Adding Custom Model Pricing
If you use a model not in the default pricing table, register it before recording costs:
tracker.register_model_pricing(
model="my-custom-model",
input_price_per_million=1.50,
output_price_per_million=5.00,
provider="custom"
)
# Now costs will be calculated correctly
tracker.record(
model="my-custom-model",
input_tokens=1000,
output_tokens=500,
agent="custom_agent"
)Integration with Dashboard
The cost tracker feeds data to the dashboard cost tracking views. In the B2B API, cost data is aggregated per organization and exposed through the admin metrics endpoint:
# services/backend/src/api/routes/admin/metrics.py
@router.get("/cost-optimization")
async def get_cost_optimization(request: Request):
org_id = request.state.org_id
costs = await cost_service.get_org_costs(org_id)
return {
"total_cost_today": costs.today,
"total_cost_month": costs.month,
"projected_monthly": costs.projection,
"by_provider": costs.by_provider,
"by_agent": costs.by_agent,
"budget": costs.budget_status
}The dashboard polls this endpoint and displays the data in the cost tracking views. See Dashboard Cost Tracking for the frontend experience.
Best Practices
- Record every LLM call — even cached or retry calls should be recorded for accurate cost visibility.

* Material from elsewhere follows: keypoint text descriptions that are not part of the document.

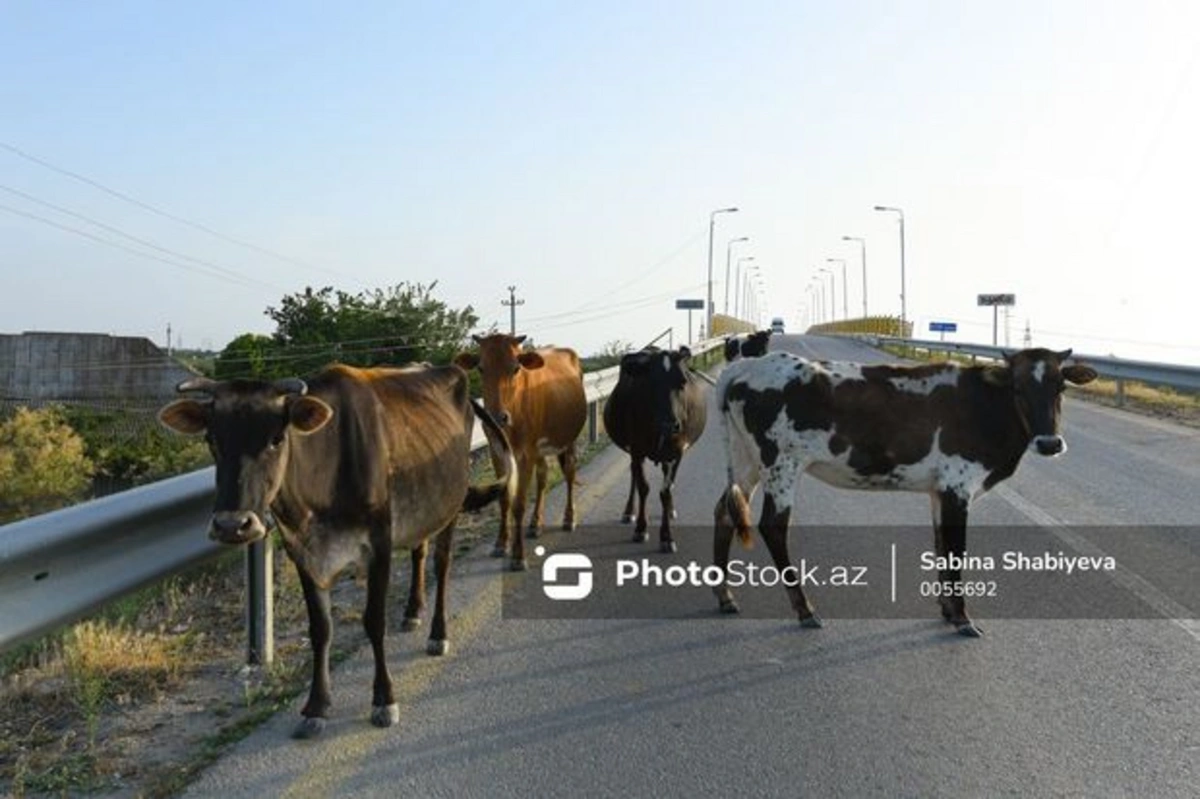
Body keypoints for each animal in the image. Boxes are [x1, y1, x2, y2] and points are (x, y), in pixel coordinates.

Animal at [159, 364, 516, 739]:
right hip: (423, 508)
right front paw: (316, 706)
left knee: (442, 564)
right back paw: (412, 612)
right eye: (211, 440)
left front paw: (384, 700)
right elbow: (320, 629)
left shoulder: (379, 544)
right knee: (419, 551)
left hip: (450, 504)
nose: (232, 525)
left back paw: (438, 634)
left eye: (276, 439)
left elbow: (373, 621)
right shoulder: (301, 551)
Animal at [453, 333, 585, 568]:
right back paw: (535, 524)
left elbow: (519, 503)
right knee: (543, 477)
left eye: (516, 368)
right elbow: (505, 498)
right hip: (539, 450)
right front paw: (500, 543)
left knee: (569, 473)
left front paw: (518, 554)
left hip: (568, 438)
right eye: (481, 368)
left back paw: (569, 518)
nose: (497, 417)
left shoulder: (525, 453)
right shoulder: (496, 451)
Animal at [604, 345, 705, 551]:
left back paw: (671, 509)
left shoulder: (677, 452)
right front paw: (641, 529)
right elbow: (643, 487)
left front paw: (666, 537)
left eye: (682, 382)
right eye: (651, 383)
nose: (670, 425)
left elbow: (665, 491)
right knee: (634, 476)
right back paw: (629, 512)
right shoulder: (636, 449)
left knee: (667, 481)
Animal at [710, 345, 1099, 633]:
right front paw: (962, 617)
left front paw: (947, 610)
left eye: (1061, 388)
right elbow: (956, 550)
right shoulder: (958, 484)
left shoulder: (940, 490)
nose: (1049, 443)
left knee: (725, 511)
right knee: (773, 526)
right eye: (1017, 388)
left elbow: (941, 544)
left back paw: (725, 596)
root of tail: (745, 367)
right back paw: (804, 610)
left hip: (746, 459)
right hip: (781, 462)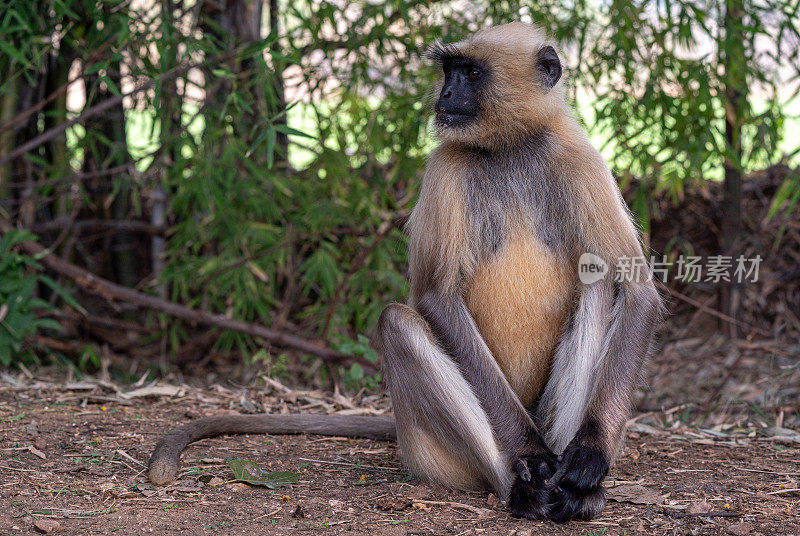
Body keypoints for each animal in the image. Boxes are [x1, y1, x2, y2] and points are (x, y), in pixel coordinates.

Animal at [147, 22, 660, 524]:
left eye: (472, 74)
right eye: (451, 71)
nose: (446, 93)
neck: (509, 147)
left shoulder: (581, 160)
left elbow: (637, 291)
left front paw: (591, 454)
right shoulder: (445, 165)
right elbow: (436, 297)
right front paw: (531, 457)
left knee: (598, 281)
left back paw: (578, 493)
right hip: (431, 450)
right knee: (398, 323)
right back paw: (524, 487)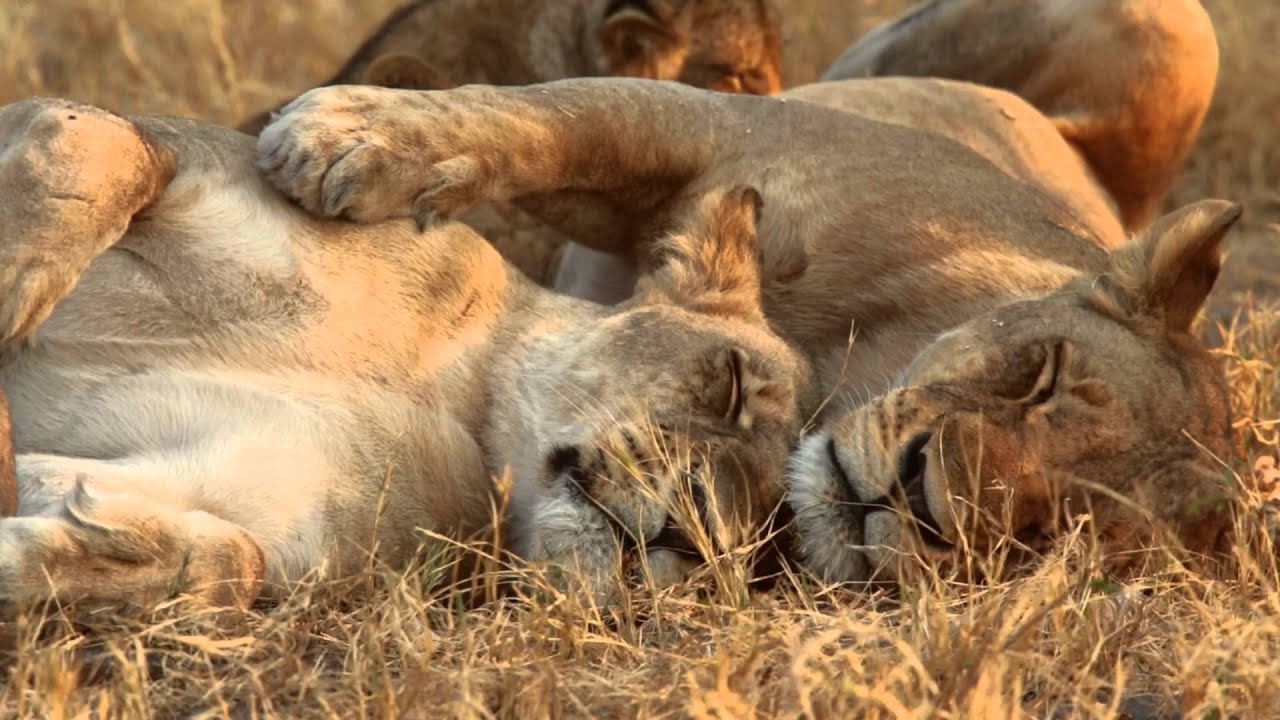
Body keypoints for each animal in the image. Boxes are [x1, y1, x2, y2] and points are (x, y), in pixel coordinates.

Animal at [0, 98, 809, 609]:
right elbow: (100, 147)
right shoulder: (181, 152)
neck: (452, 394)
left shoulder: (283, 520)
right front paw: (16, 287)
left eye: (760, 548)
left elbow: (231, 566)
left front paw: (48, 560)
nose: (696, 538)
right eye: (732, 382)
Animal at [255, 10, 1239, 585]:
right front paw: (354, 134)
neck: (839, 371)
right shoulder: (728, 128)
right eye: (1044, 374)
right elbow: (549, 117)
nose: (923, 497)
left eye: (1052, 531)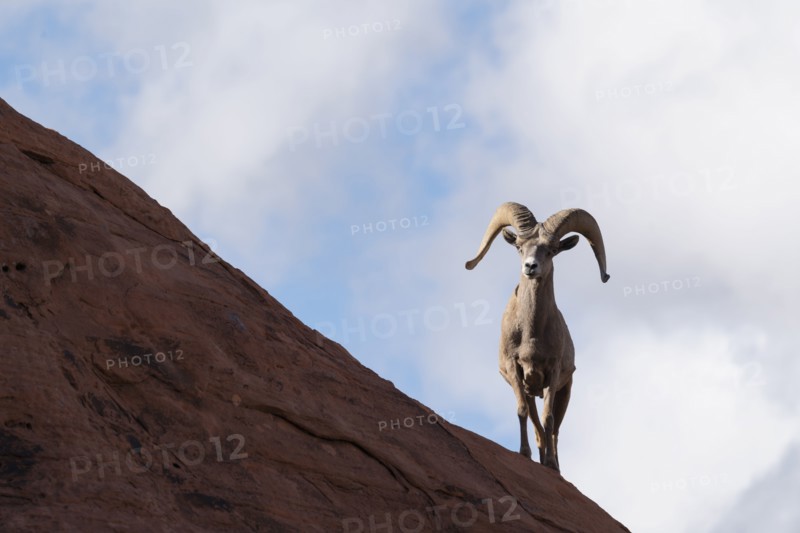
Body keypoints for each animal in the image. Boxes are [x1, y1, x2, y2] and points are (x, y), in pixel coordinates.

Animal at [465, 202, 609, 472]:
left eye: (551, 251)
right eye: (520, 247)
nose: (530, 267)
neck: (531, 335)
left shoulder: (553, 374)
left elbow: (548, 419)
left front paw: (551, 464)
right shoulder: (515, 370)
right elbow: (522, 411)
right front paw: (524, 454)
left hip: (564, 392)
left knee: (553, 431)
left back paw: (555, 467)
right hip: (531, 390)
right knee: (537, 429)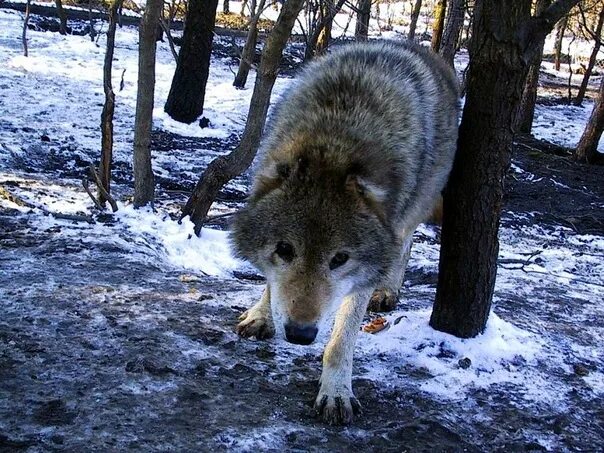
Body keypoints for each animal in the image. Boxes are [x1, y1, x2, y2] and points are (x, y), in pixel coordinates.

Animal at [230, 39, 458, 424]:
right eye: (285, 250)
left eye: (340, 259)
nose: (301, 334)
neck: (336, 139)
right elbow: (272, 283)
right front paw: (262, 314)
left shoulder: (363, 271)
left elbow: (341, 342)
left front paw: (336, 392)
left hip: (413, 208)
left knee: (404, 245)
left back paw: (387, 290)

- Use specific agent names — generic names like
agent_1make cost breakdowns hard to interpret. - Set budget alerts — use the
TenantCostTrackerto enforce budget limits and prevent cost overruns. - Review token efficiency — agents with low token efficiency may benefit from prompt optimization.
- Compare model costs — the pricing table makes it easy to estimate savings from switching to a cheaper model for non-critical agents.